La valse des arbres et du ciel, Jean-Michel Guenassia
La valse des arbres et du ciel, août 2016, 304 pages, 19,50 €
Ecrivain(s): Jean-Michel Guenassia Edition: Albin Michel
A Auvers-sur-Oise, à la fin du XIXe siècle, vivent le Docteur Gachet, médecin collectionneur d’œuvres d’art impressionnistes, et sa fille Marguerite. Celle-ci, jeune fille cultivée et idéaliste, l’une des rares à l’époque à avoir obtenu son baccalauréat, désire ardemment devenir peintre. L’Ecole des Beaux-Arts lui est fermée à cause de son sexe : « […] dans ce pays, il n’y a rien de pire que d’être une femme ». Marguerite étouffe dans une famille dénuée d’amour, entre un père acariâtre et tyrannique et un frère faible, se sentant à l’étroit dans la société de la petite bourgeoisie de province corsetée par les convenances.
Marguerite, qui s’exprime en je tout au long du roman, est non seulement le témoin privilégié de la rencontre entre son père et Vincent Van Gogh, qui vient s’installer à l’auberge Ravoux d’Auvers-sur-Oise dans les derniers mois de sa jeune vie, à l’âge de 37 ans, mais aussi – c’est là le pouvoir de la fiction – elle noue une liaison passionnée avec le peintre, à qui elle voue une admiration sans limite. Le mystère de la mort de l’artiste s’éclaire alors d’un jour nouveau.
En effet, si Marguerite est incapable de créer, elle est assurément capable de ressentir la beauté et la violence qui s’expriment des toiles de Van Gogh : « ce que je vois n’est ni banal ni paisible, ce sont les blés et les arbres qui vibrent comme s’ils étaient vivants et passionnés de vivre, avec le vent qui les bouleverse, le jaune qui s’agite de partout et le vert qui tremble », et aussi : « j’ai été saisie par cette vision : une toile représentait des maisons de paysans dont les toits de chaume se confondaient avec les prés étagés, et dans le fond, les arbres en vert foncé se livraient à une valse tourmentée et pleine de complicité avec un ciel de nuages bleutés ».
Ce qui fait aussi la particularité heureuse du roman, c’est qu’il est entrecoupé de passages en italique qui sont pour la plupart « des articles de presse ou de correspondances reproduits dans leur orthographe d’origine (note de l’auteur) », imitant en cela une pratique récurrente initiée dans la trilogie romanesque USA de John Dos Passos, destinée à ancrer la fiction dans l’actualité de son époque, mais aussi instaurant un jeu d’échos entre les points de vue : point de vue subjectif de la narratrice, points de vue des journaux de l’époque, mais également ceux des frères Goncourt dans leur journal, ceux de Théo et de Vincent Van Gogh dans les lettres qu’ils échangent… Le contexte artistique est ainsi révélé : Le Charivari : « MM. Claude Monet et Cézanne, heureux de se produire, ont exposé le premier trente toiles, le second quatorze… Elles provoquent le rire et sont cependant lamentables. Elles dénotent la plus profonde ignorance du dessin, de la composition, du coloris. Quand les enfants s’amusent avec du papier, ils font mieux. »
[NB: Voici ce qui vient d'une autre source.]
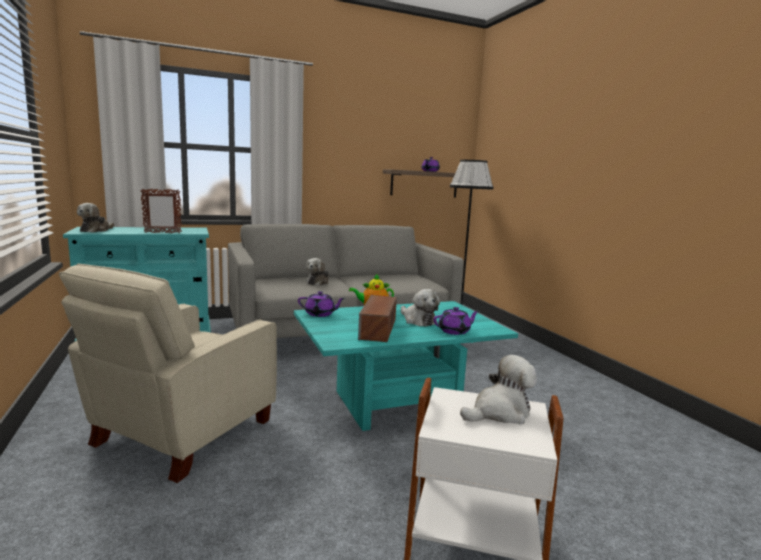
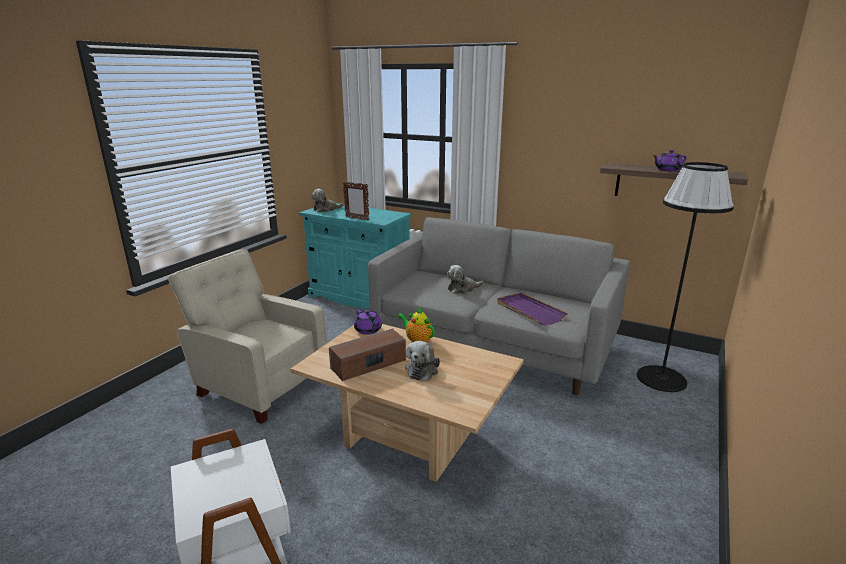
camera: 50 degrees right, 10 degrees up
(178, 434) = (259, 385): beige armchair -> beige armchair turned 45 degrees clockwise
(391, 283) = (529, 311): none -> purple tray
(396, 403) = (409, 438): turquoise coffee table -> beige coffee table
(455, 331) = (420, 396): purple teapot -> none
(499, 412) = (241, 486): plush toy -> none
A l’époque où se passe le récit, les critiques ne sont pas tendres envers les peintres impressionnistes (Cézanne, Monet, Pissaro…) et ignorent souverainement les artistes post-impressionnistes comme Van Gogh, qui est en train de peindre à la fin de sa vie, du 20 mai au 29 juillet 1890, jusqu’au jour même de sa mort, 75 toiles en 70 jours : Lettre de Vincent à Théo, 15 novembre 1878 : « L’art est si riche, si une personne peut seulement se souvenir de ce qu’elle a vu, elle ne manquera jamais d’alimenter ses pensées et ne sera plus vraiment seule, jamais seule ».
Ce roman de Jean-Michel Guenassia est un hymne à la puissance créatrice du peintre Van Gogh, méconnu de son vivant, et aujourd’hui l’un des plus grands artistes contemporains.